Expression and function of the ST2 gene in a murine model of allergic airway inflammation
Article first published online: 8 OCT 2002
Clinical & Experimental Allergy
Volume 32, Issue 10, pages 1520–1526, October 2002
How to Cite
Oshikawa, K., Yanagisawa, K., Tominaga, S. and Sugiyama, Y. (2002), Expression and function of the ST2 gene in a murine model of allergic airway inflammation. Clinical & Experimental Allergy, 32: 1520–1526. doi: 10.1046/j.1365-2745.2002.01494.x
- Issue published online: 8 OCT 2002
- Article first published online: 8 OCT 2002
- Submitted 28 November 2001; revised 9 May 2002; accepted 17 June 2002
- gene therapy;
- type-2 helper T cell;
Background We have recently reported that soluble ST2 protein levels are elevated in the sera of patients with asthma, and correlate well with the severity of asthma exacerbation.

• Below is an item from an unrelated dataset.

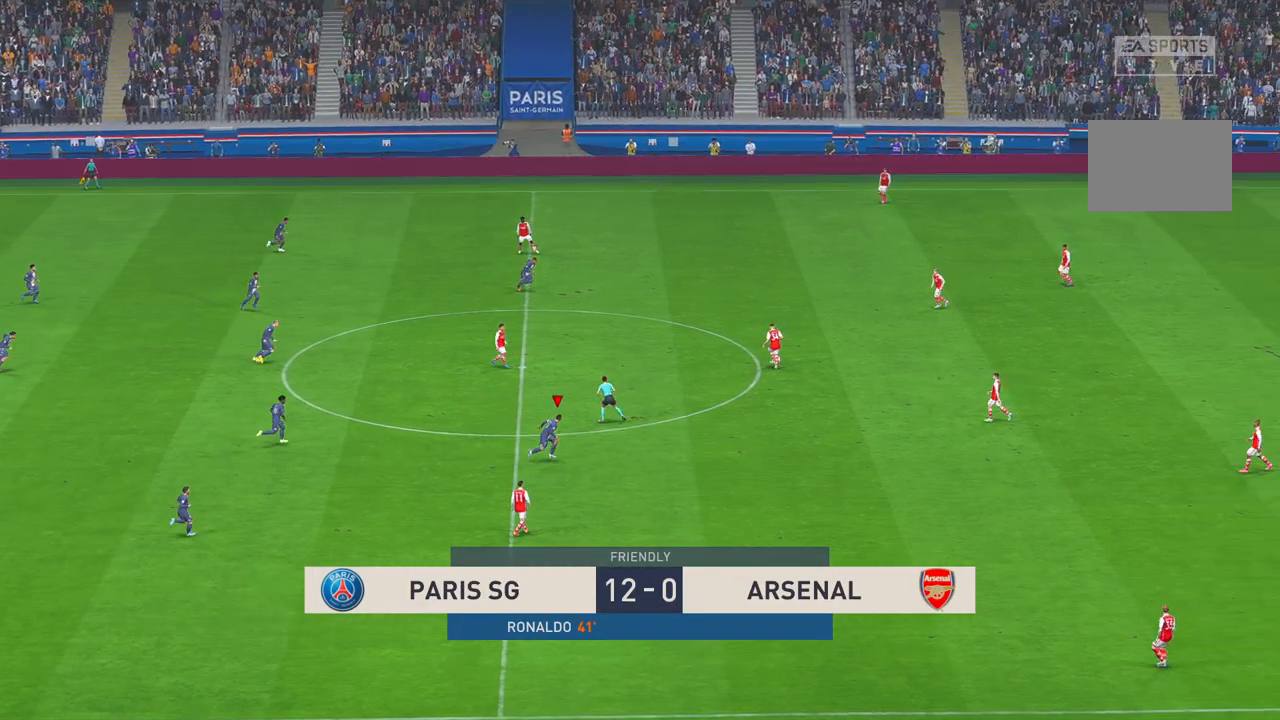
{"buttons": ["R2"], "left_stick": "right", "right_stick": "center", "events": []}
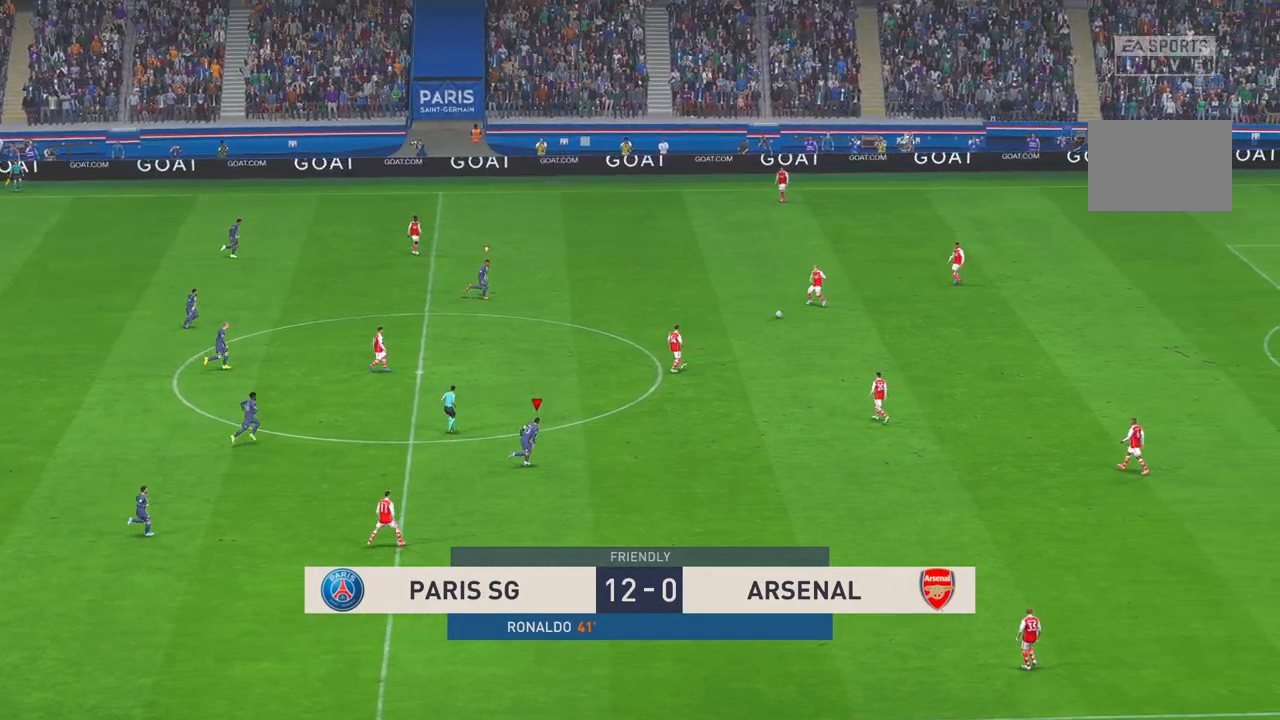
{"buttons": ["R2"], "left_stick": "right", "right_stick": "center", "events": [[150, "left_stick", "down-right"], [450, "START", "down"], [450, "left_stick", "right"], [500, "START", "up"]]}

However, the role, function, and kinetics of soluble ST2 expression in asthma remain unclear.
Objective The objective of the present study was to clarify the function and kinetics of soluble murine (m) ST2 expression in a murine asthma model.
Methods We analyzed the kinetics of gene and protein expression of mST2 in sera or lung tissue after allergen (ovalbumin; OVA) challenge in a murine model of allergic airway inflammation, the effects of mST2 protein on OVA-induced Th2 cytokine production in vitro from splenocytes of sensitized mice, and the effects of soluble mST2 on Th2-dependent allergic airway inflammation by in vivo gene transfer of mST2.
Results Serum mST2 protein levels increased to the maximal level 3 h after the allergen challenge, before serum IL-5 levels peaked. The mRNA expression of mST2 in lung tissue was induced after the allergen challenge, while that in the spleen was constitutively detected. Furthermore, pre-treatment with mST2 protein significantly inhibited the production of IL-4 and IL-5, but not IFN-γ, from OVA-stimulated splenocytes in vitro, and intravenous mST2 gene transfer resulted in a drastic reduction in the number of eosinophils and in the levels of IL-4 and IL-5 in bronchoalveolar lavage fluid, compared with those in response to transfer of non-coding plasmid vector or of lipid alone.
Conclusion These results suggest that increases in endogenous mST2 protein after allergen exposure may modulate Th2-mediated airway inflammation, and that in vivo gene transfer of mST2 can be applicable to use in a novel immunotherapy for allergic diseases.